Text passage.
* START *

A slightly updated version that actually compiles and survives minimal
testing is here:

http://git.infradead.org/users/hch/block.git/shortlog/refs/heads/bio-cache
Jens Axboe Aug. 11, 2021, 3:05 p.m. UTC | #4
On 8/11/21 5:13 AM, Christoph Hellwig wrote:
> On Wed, Aug 11, 2021 at 09:26:33AM +0100, Christoph Hellwig wrote:
>> I really don't like all the layering violations in here.  What is the
>> problem with a simple (optional) percpu cache in the bio_set?  Something
>> like the completely untested patch below:
> 
> A slightly updated version that actually compiles and survives minimal
> testing is here:
> 
> http://git.infradead.org/users/hch/block.git/shortlog/refs/heads/bio-cache

I like this approach, I've done something very similar in the past. But
the key here is the opt-in, to avoid needing IRQ/locking for the cache
which defeats the purpose. That's why it was done just for polling,
obviously.

I'll test a bit and re-spin the series.
Ming Lei Aug. 11, 2021, 3:06 p.m. UTC | #5
On Wed, Aug 11, 2021 at 12:13:23PM +0100, Christoph Hellwig wrote:
> On Wed, Aug 11, 2021 at 09:26:33AM +0100, Christoph Hellwig wrote:
> > I really don't like all the layering violations in here.  What is the
> > problem with a simple (optional) percpu cache in the bio_set?  Something
> > like the completely untested patch below:
> 
> A slightly updated version that actually compiles and survives minimal
> testing is here:
> 
> http://git.infradead.org/users/hch/block.git/shortlog/refs/heads/bio-cache

Just wondering if the percpu bio cache may perform better than slab which
should be very similar with percpu allocation. And here the cached bio is
just one fixed length bio with inline bvecs.

* END *

Records supplied.
* START *

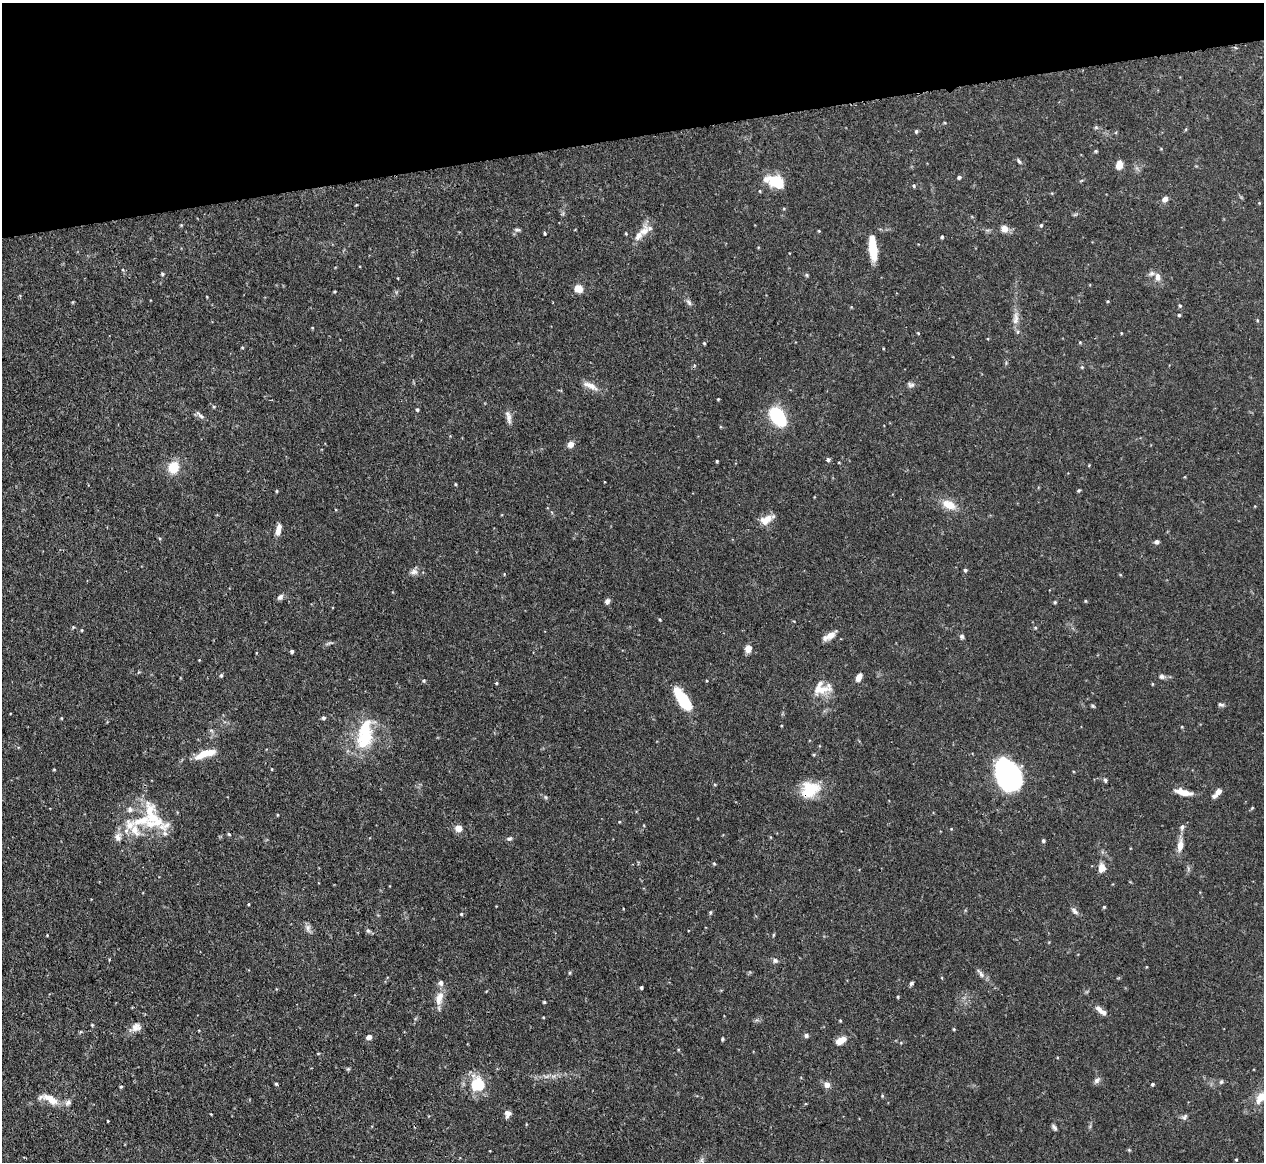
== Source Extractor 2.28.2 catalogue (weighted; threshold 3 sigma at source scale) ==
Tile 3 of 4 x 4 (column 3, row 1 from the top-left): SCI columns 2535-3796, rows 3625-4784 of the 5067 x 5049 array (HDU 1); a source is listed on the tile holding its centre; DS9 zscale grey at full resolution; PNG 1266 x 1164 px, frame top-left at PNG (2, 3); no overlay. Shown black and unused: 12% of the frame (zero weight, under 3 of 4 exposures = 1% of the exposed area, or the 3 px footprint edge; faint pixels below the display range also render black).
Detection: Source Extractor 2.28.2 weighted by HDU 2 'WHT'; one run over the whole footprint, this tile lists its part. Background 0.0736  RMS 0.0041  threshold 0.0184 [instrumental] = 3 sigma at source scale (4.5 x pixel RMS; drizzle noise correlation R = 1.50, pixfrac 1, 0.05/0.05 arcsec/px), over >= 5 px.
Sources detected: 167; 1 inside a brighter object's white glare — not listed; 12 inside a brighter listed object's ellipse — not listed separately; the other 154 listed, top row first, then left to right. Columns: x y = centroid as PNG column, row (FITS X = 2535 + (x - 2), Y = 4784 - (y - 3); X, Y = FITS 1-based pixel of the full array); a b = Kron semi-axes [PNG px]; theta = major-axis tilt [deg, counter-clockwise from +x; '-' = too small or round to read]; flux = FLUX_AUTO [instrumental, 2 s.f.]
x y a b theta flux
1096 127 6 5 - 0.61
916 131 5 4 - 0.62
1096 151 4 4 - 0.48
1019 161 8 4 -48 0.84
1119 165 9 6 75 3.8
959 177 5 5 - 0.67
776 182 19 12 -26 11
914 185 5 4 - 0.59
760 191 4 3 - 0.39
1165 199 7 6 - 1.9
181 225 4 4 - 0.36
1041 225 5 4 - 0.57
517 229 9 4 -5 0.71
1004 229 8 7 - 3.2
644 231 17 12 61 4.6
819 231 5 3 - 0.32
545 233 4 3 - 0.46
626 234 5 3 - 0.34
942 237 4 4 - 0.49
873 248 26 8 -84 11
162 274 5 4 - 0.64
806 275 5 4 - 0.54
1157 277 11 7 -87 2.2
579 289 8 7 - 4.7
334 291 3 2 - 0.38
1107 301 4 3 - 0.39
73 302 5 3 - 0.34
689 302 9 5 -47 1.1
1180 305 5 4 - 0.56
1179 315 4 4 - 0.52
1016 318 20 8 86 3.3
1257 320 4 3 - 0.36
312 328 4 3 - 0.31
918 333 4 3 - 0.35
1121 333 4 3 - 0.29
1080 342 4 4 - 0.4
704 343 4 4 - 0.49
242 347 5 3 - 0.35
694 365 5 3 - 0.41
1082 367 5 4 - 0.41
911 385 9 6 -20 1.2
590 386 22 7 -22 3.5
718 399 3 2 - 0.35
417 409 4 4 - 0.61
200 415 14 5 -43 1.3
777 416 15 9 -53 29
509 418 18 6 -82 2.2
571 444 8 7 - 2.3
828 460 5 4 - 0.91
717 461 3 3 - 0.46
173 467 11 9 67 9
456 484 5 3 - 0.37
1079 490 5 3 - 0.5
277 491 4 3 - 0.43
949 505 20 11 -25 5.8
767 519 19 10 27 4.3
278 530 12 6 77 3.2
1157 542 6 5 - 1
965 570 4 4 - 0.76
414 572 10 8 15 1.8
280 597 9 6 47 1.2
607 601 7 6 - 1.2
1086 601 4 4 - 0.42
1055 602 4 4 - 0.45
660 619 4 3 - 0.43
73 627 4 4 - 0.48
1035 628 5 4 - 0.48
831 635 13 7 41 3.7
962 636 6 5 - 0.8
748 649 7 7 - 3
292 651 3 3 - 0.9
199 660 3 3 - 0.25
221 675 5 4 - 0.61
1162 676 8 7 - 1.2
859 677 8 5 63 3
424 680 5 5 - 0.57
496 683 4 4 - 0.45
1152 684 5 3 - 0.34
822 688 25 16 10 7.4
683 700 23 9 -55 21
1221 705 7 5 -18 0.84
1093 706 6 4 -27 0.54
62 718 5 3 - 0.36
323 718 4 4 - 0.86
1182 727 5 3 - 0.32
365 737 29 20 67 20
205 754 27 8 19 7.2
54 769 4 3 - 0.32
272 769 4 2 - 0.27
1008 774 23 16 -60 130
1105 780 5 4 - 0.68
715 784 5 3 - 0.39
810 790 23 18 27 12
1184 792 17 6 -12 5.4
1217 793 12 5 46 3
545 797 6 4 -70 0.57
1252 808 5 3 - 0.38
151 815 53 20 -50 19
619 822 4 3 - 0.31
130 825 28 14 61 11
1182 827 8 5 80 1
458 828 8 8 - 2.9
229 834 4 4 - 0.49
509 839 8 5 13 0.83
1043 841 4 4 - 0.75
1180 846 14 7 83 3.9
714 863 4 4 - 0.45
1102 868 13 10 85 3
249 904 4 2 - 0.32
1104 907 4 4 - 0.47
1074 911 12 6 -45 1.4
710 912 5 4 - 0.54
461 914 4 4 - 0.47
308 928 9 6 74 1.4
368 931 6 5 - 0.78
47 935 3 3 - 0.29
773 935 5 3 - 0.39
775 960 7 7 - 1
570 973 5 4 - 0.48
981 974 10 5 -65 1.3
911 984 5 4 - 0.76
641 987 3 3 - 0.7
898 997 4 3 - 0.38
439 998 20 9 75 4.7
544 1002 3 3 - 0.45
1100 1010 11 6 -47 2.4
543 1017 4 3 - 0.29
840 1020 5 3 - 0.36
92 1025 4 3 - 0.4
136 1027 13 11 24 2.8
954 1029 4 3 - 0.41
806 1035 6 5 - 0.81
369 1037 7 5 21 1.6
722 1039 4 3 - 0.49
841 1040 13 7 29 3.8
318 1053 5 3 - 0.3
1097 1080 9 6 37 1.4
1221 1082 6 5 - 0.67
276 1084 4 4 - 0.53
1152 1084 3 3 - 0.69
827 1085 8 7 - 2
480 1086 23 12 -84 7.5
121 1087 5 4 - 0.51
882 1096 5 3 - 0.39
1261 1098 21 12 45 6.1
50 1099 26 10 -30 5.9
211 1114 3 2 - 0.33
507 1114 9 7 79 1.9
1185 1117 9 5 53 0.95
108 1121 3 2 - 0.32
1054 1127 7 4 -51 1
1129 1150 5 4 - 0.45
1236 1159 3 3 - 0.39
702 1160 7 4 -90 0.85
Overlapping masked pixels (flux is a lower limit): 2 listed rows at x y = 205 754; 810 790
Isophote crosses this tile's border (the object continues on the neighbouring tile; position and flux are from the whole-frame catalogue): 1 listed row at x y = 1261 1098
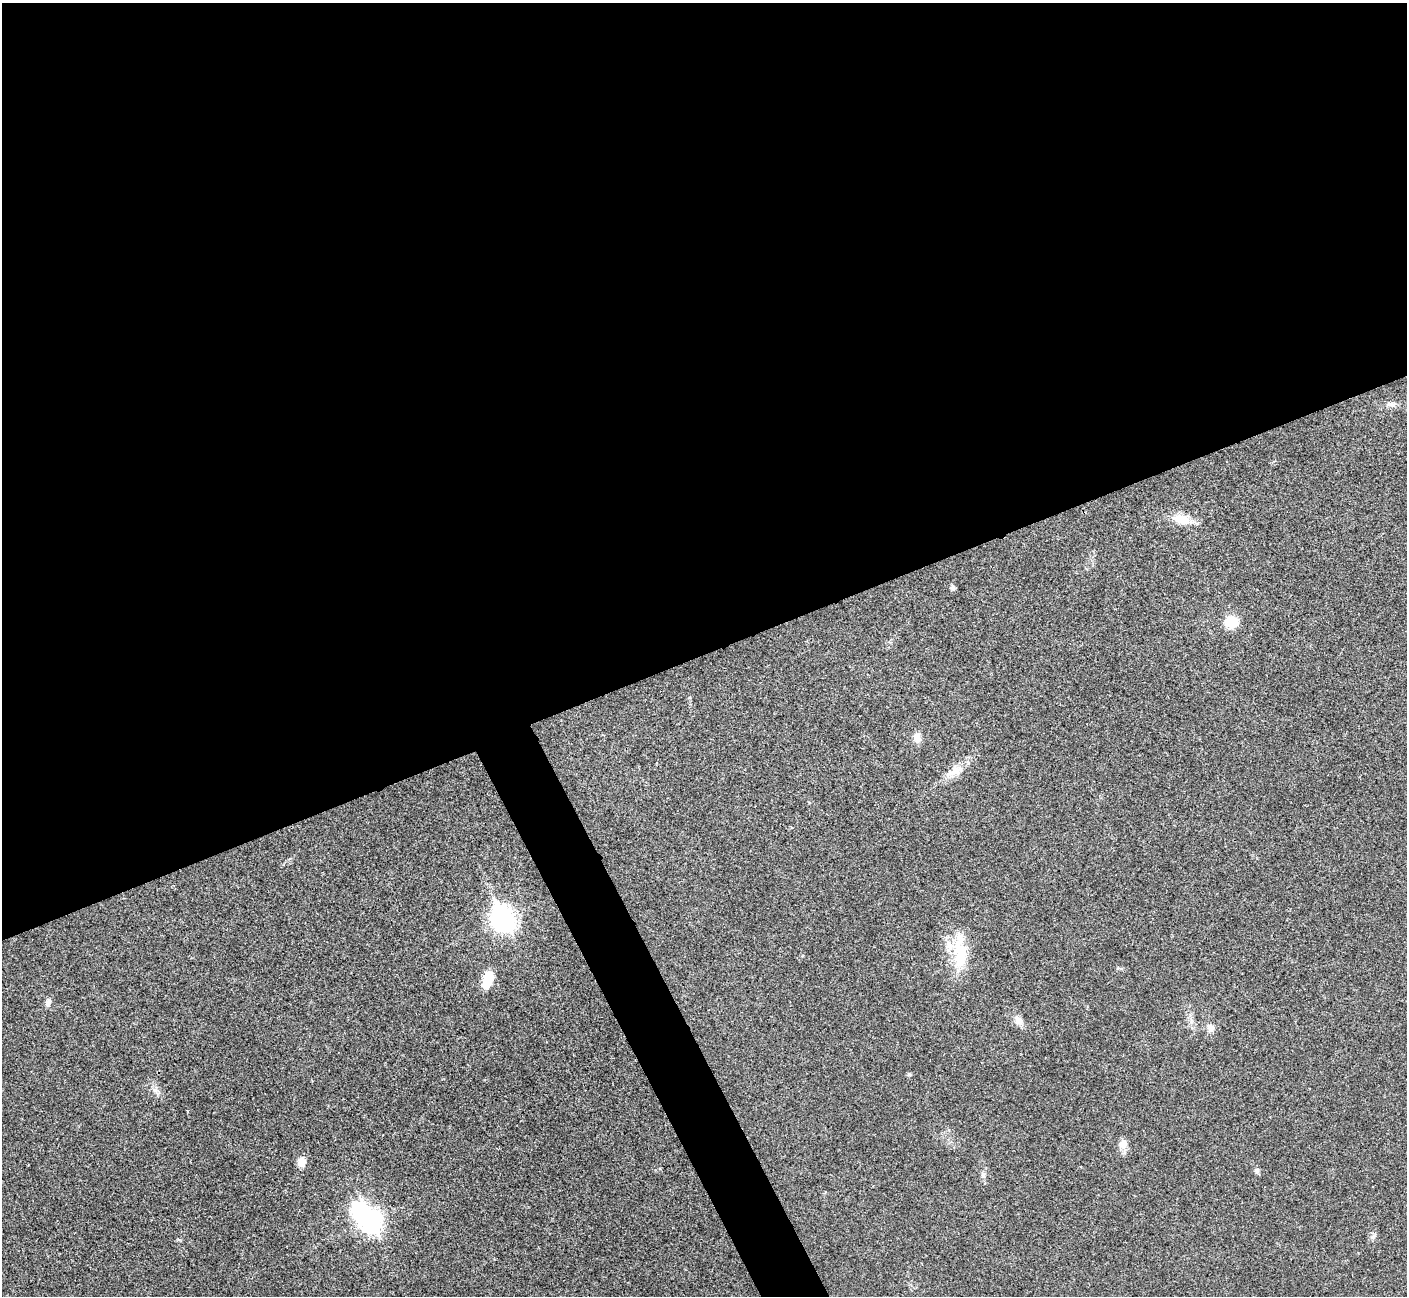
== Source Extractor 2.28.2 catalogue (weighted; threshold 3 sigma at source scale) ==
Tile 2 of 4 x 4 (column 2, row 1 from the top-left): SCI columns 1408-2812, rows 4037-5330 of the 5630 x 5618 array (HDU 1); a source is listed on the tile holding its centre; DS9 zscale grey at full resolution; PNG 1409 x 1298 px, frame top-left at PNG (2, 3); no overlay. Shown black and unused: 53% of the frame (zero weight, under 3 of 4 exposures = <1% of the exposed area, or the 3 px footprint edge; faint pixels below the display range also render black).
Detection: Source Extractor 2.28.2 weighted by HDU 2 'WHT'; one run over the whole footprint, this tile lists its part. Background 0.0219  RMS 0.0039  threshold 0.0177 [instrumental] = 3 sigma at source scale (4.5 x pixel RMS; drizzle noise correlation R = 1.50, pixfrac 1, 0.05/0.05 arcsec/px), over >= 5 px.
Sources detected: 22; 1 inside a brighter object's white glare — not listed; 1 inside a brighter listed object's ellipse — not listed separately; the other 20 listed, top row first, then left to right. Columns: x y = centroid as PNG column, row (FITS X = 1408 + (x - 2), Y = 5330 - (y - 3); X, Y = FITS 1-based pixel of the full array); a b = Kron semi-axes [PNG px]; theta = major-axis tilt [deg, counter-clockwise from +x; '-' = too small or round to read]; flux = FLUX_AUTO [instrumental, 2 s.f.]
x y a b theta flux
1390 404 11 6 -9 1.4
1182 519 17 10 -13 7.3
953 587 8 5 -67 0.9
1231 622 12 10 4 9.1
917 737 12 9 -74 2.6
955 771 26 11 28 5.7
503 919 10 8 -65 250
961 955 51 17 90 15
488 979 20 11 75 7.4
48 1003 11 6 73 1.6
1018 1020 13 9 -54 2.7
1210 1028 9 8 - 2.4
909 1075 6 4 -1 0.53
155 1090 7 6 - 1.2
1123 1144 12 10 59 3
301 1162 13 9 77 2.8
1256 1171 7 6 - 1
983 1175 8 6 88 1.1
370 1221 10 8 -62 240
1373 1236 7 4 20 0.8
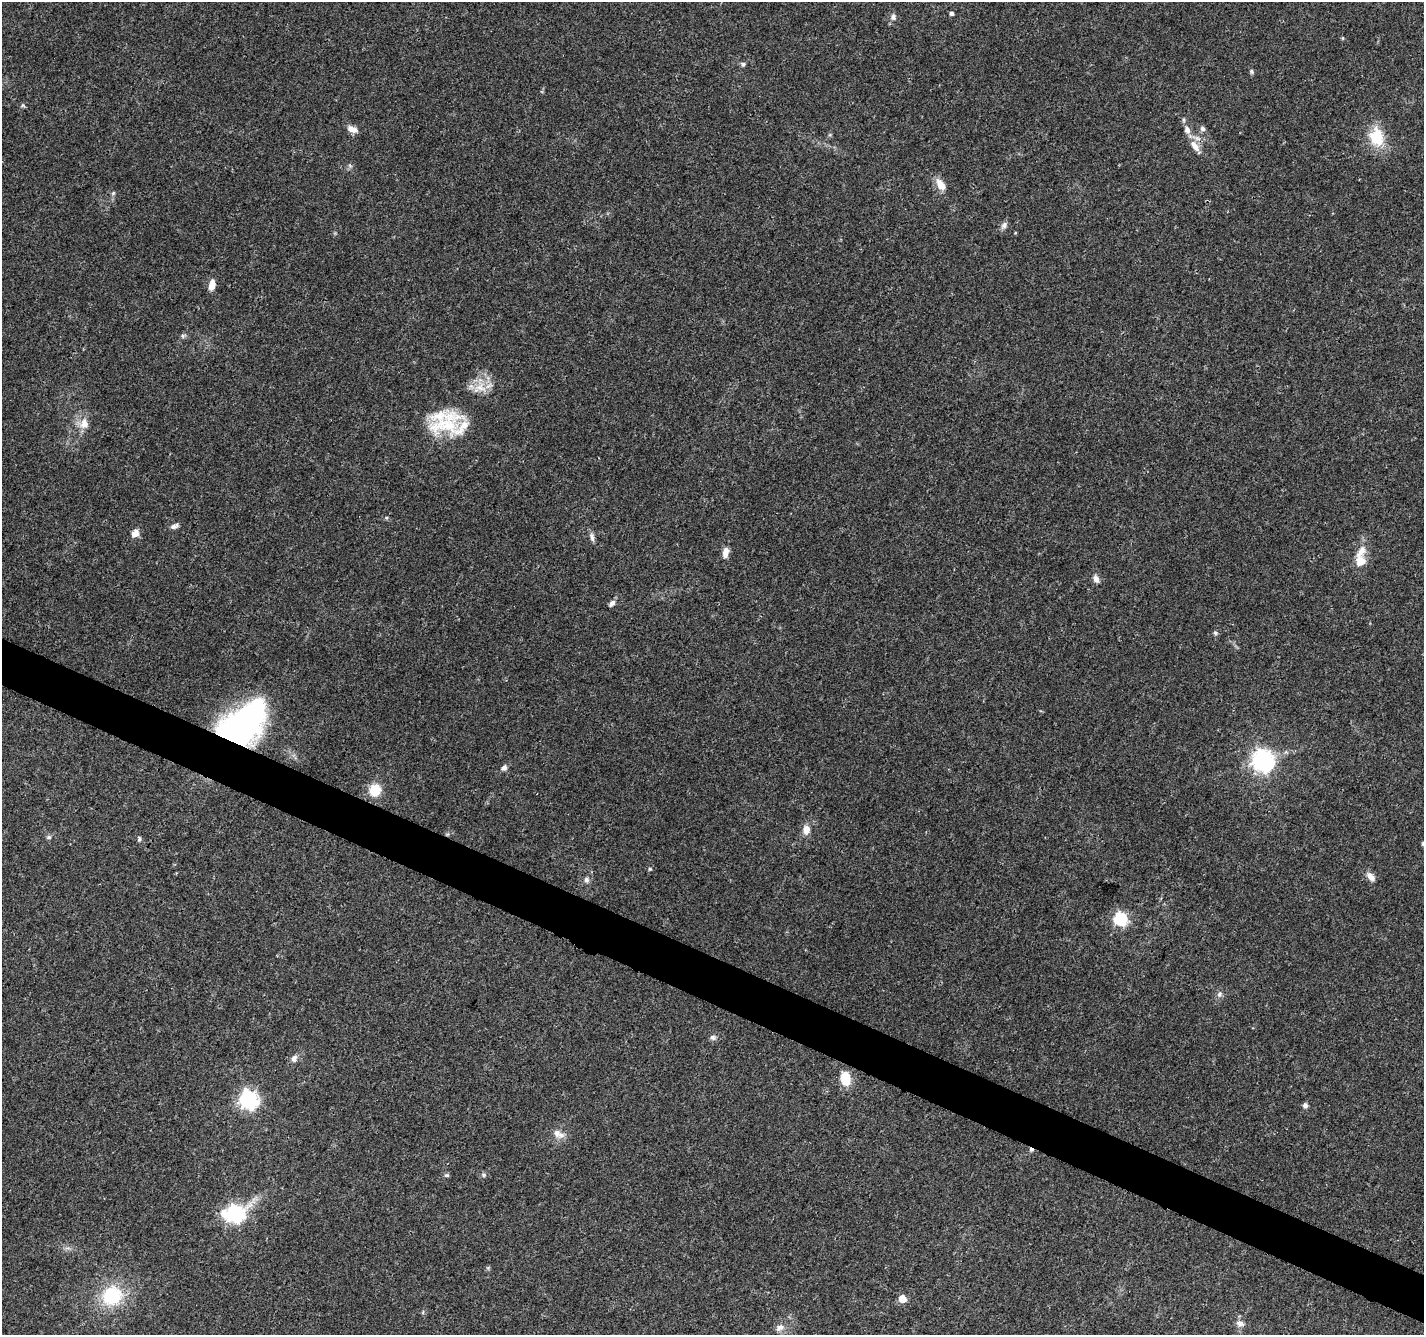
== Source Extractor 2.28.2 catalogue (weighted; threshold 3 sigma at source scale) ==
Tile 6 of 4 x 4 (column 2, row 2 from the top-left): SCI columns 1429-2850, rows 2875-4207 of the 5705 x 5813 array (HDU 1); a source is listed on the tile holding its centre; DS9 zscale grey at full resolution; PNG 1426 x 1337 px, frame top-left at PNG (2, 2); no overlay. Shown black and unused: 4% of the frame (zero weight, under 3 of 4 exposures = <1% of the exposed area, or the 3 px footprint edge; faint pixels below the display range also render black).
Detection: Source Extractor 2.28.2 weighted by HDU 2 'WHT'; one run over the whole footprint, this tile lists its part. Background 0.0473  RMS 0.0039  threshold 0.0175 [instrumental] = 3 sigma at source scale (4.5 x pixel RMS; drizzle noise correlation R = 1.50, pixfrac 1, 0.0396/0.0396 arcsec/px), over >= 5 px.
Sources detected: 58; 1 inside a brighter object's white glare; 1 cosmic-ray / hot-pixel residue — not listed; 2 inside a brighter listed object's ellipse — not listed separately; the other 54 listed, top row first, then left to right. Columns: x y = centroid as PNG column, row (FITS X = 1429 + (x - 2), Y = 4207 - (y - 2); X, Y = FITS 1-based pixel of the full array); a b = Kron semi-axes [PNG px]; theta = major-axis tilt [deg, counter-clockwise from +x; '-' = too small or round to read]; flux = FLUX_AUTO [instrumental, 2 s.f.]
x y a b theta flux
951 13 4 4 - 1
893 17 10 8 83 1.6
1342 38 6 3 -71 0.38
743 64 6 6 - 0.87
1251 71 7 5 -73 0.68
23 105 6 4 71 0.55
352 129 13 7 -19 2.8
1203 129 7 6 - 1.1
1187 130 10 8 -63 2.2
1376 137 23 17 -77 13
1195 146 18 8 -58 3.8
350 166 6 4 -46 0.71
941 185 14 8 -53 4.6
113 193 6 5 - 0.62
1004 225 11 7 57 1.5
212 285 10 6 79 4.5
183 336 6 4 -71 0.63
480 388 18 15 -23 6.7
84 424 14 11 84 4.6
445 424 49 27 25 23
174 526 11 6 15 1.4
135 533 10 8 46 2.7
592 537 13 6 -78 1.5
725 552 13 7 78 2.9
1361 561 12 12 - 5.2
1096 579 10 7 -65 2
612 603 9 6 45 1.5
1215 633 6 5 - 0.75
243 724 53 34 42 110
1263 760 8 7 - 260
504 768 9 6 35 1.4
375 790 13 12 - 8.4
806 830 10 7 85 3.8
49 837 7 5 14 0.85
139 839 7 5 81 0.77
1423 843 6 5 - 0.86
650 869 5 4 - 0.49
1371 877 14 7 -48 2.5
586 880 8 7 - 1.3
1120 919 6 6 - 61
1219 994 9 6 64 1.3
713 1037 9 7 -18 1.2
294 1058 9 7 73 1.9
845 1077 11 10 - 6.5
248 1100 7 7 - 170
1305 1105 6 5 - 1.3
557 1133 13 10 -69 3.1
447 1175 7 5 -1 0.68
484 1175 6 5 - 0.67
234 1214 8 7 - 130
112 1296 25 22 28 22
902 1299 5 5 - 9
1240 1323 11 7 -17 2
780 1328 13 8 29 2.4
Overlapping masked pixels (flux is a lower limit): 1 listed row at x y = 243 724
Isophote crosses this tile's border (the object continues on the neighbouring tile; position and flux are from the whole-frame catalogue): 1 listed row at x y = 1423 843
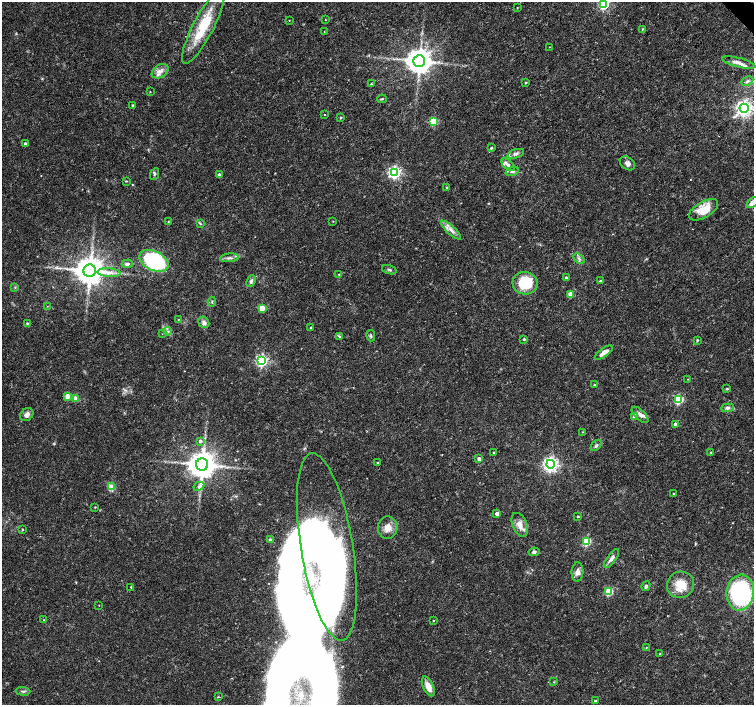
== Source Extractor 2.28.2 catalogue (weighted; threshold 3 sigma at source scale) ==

* END *

Given request 1. In the bio cache thread, what does Jens Axboe call the key to the cache approach?
Given request 2. Carry the bio cache thread forward from its last sentence with a few more lines.
The rows were drawn from a separate source.

Task answer 1. The key is the opt-in, which avoids needing IRQ/locking for the cache, since that would defeat the purpose.

Task answer 2.
BTW, in the patch of 'io_uring: ask for bio caching', you have to not
set IOCB_ALLOC_CACHE just like what Jens did, otherwise it will break 
when using io_uring over queue without POLL capability.

Thanks,
Ming
Christoph Hellwig Aug. 11, 2021, 3:08 p.m. UTC | #6
On Wed, Aug 11, 2021 at 09:05:47AM -0600, Jens Axboe wrote:
> On 8/11/21 5:13 AM, Christoph Hellwig wrote:
> > On Wed, Aug 11, 2021 at 09:26:33AM +0100, Christoph Hellwig wrote:
> >> I really don't like all the layering violations in here.  What is the
> >> problem with a simple (optional) percpu cache in the bio_set?  Something
> >> like the completely untested patch below:
> > 
> > A slightly updated version that actually compiles and survives minimal
> > testing is here:
> > 
> > http://git.infradead.org/users/hch/block.git/shortlog/refs/heads/bio-cache
> 
> I like this approach, I've done something very similar in the past. But
> the key here is the opt-in, to avoid needing IRQ/locking for the cache
> which defeats the purpose. That's why it was done just for polling,
> obviously.
> 
> I'll test a bit and re-spin the series.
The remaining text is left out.